I'm trying to define an axis as a set of 3 unit vectors--u, v, and w. at a given point P

Suppose we are given the following vector u. From this vector u, we must define a plane such that u is normal to the plane. This plane will be represented by two perpendicular vectors v and w.

There are infinite many solutions to this problem; however, I am writing a computer program to do this, so step by step algorithm is needed. I know that once we find v, w will be the cross product of u and v.

My problem is to find v.

Any suggestions?
-Matt =)

Last edited: Jun 24, 2012
2. Jun 24, 2012

### mattsap

So, what I've found out is that a vector u is perpendicular to a vector v if and only if the dot product is equal to 0. That being said, a particular solution would be the following:

Dot Product Equation: u1v1 + u2v2 + u3v3

Step one: Find the first non-zero component of u--let's call this ua and name the remaining components ub and uc.

That is (ua)(va) + (ub)(vb) + (uc)(vc) = 0; ua != 0

Step two: Set components vb and vc to any non-zero value. (I will choose vb = vc = 1)
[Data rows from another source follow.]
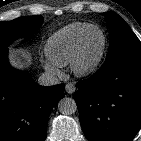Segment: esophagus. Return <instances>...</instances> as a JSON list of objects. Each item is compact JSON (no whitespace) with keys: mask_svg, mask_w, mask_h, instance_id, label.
Segmentation results:
<instances>
[{"mask_svg":"<svg viewBox=\"0 0 141 141\" xmlns=\"http://www.w3.org/2000/svg\"><path fill=\"white\" fill-rule=\"evenodd\" d=\"M76 88L75 85L73 83H67L65 86V91L68 94H73L75 92Z\"/></svg>","mask_w":141,"mask_h":141,"instance_id":"1","label":"esophagus"}]
</instances>
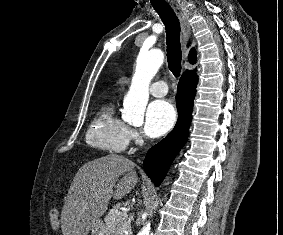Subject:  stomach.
I'll return each mask as SVG.
<instances>
[{
    "mask_svg": "<svg viewBox=\"0 0 283 235\" xmlns=\"http://www.w3.org/2000/svg\"><path fill=\"white\" fill-rule=\"evenodd\" d=\"M90 235H108L105 224L100 220L90 230Z\"/></svg>",
    "mask_w": 283,
    "mask_h": 235,
    "instance_id": "stomach-1",
    "label": "stomach"
}]
</instances>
That is (ua)(va) + ub + uc = 0

Step three: solve for va.

va = (-ub -uc)/ua

Step four: Make ua, ub, and uc a unit vector by dividing each component by the length of v-- sqrt (va^2 + vb^2 + vc^2).

Hope this helps =)

3. Jun 24, 2012

### Muphrid

I believe you've rediscovered the Gram-Schmidt orthonormalization procedure.

All you need here is the vector u and a basis of three vectors that you already know span the space--x, y, and z.

Your first basis vector is $u$. The second basis vector is $v = x - \hat u \cdot x$. The third basis vector is $w = y - \hat u \cdot y - \hat v \cdot y$. These vectors all need to be normalized when you're done, and in general, you need three vectors (x, y, and z) in case one of these vectors is aligned perfectly with u or v, but this can be handled simply.

4. Jun 25, 2012

### meldraft

If I understood correctly you have a vector at a point and you want the plane that passes through that point and in normal to the vector, right? I am also not sure why you would need 2 normal vectors to define the plane.

The general equation of a plane is $f(x,y,z)=ax+by+cz+d=0$. You need three equations to find the constants.

The first is that the plane is passing through the vector origin, which gives you "d".

Now, your normal vector is $\nabla f=ai+bj+ck$. This is the vector that you already have, which means that the plane's coefficients a,b,c are simply the components of your vector. There is not even a need to find the unit normal

If all you want is the axis that the vector defines, you can always dot product it with i,j,k to find its components, and you get the axis in vector form directly.

Last edited: Jun 25, 2012